Mills’ argument for market liberalism is well presented and supported. Governments have done a poor job of stirring the economy toward growth; almost everything has been ‘officialized’. In any way, one does not wish away rain just because floods may occur and properties damaged (even these can be contained). The market succeeds better than the state in rewarding innovation, creativity, and excellence. The state’s proper role should be to ensure institutions that guarantee access and equal play, and eliminate entry barriers.
African leaders are not unaware of the problems of their societies. They are not less educated, to the extent that education is a standard for knowledge and problem-solving. They are not conservative – in fact, they travel far and wide to countries where policies work and benefit immensely from globalization, technology, and trade. It seems they fear that they may be overrun if conditions change, and so maintain the status quo.
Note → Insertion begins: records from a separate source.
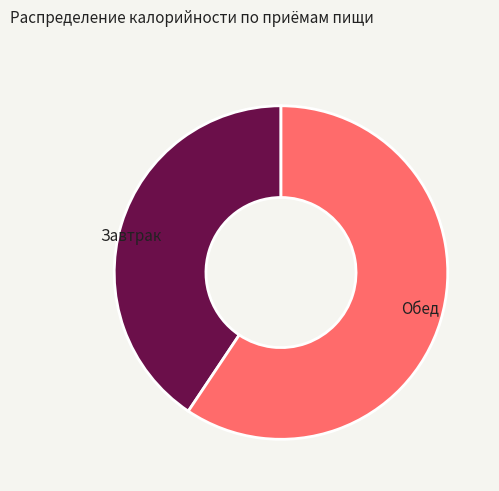

Is it true that Завтрак is 26% of the pie?

False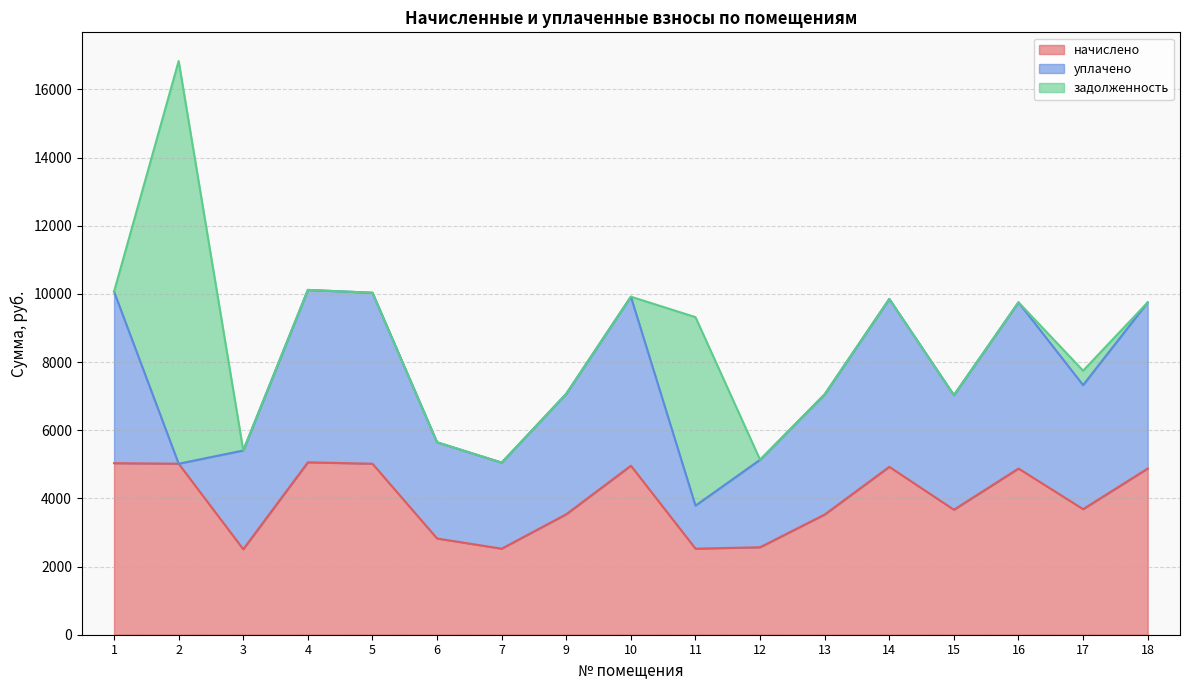

At which category is the sum across all series the highest?

2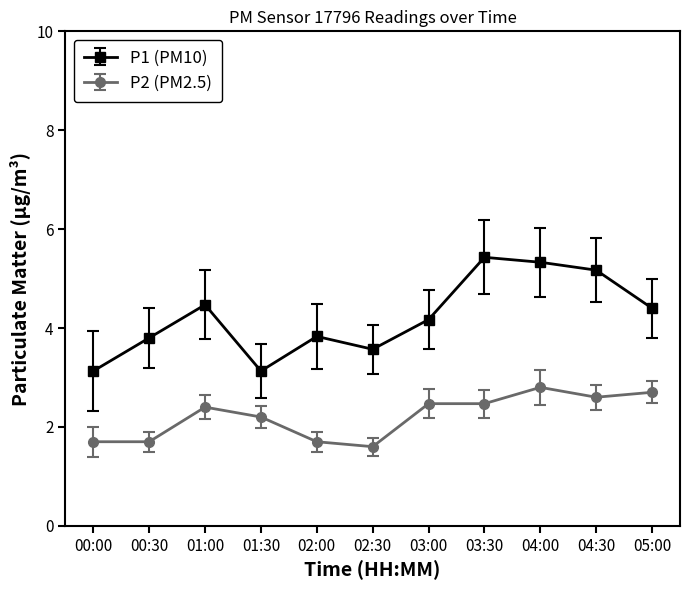

Rank the series by their maximum value, from lowest to highest.

P2 (PM2.5), P1 (PM10)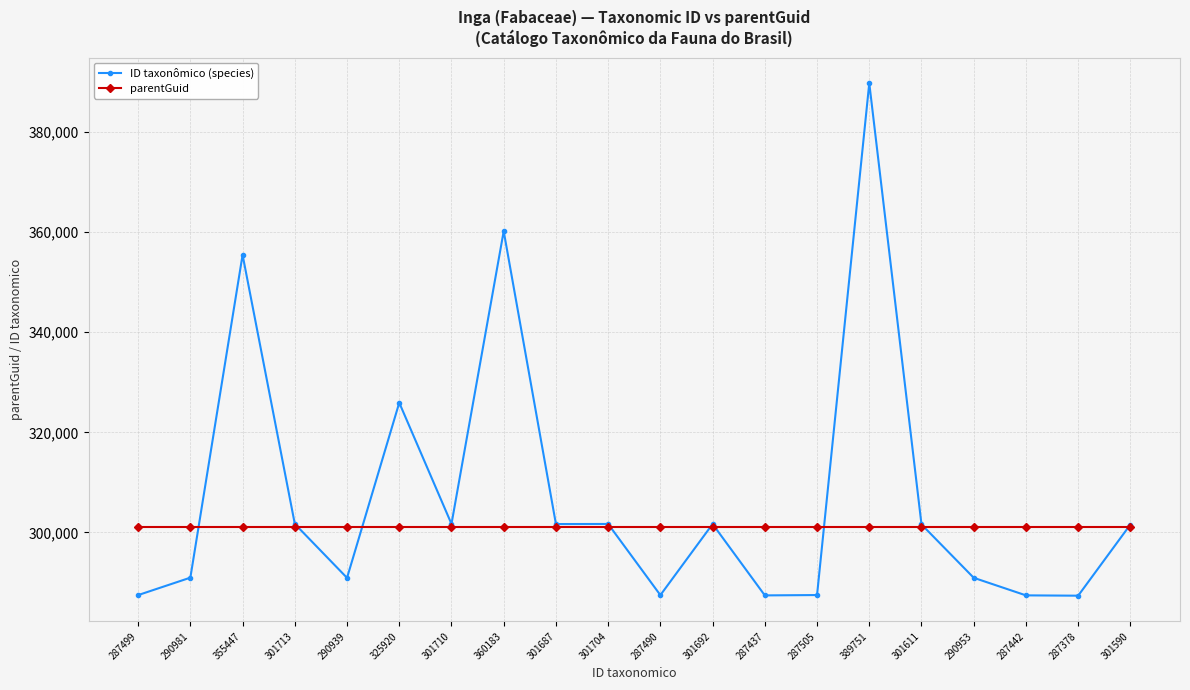

How many lines are shown in the chart?

2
On the other hand, Africa’s people are locked into positions more complex than the perception that they allow their government to get away with their self-aggrandizing actions. They oppose the government’s politics, but have no real electoral power. They are skeptical of market liberalism, since that’s the cause of their poverty (or so the government has made them believe). Their situation is similar to the prisoners in Plato’s allegory of the cave. They battle appearances, not reality.
The message to African leaders is clear: Seek not what the international community can do for you, rather focus on what you can do for yourselves. Development will not start from China, Europe, America, or any other place; it begins from home.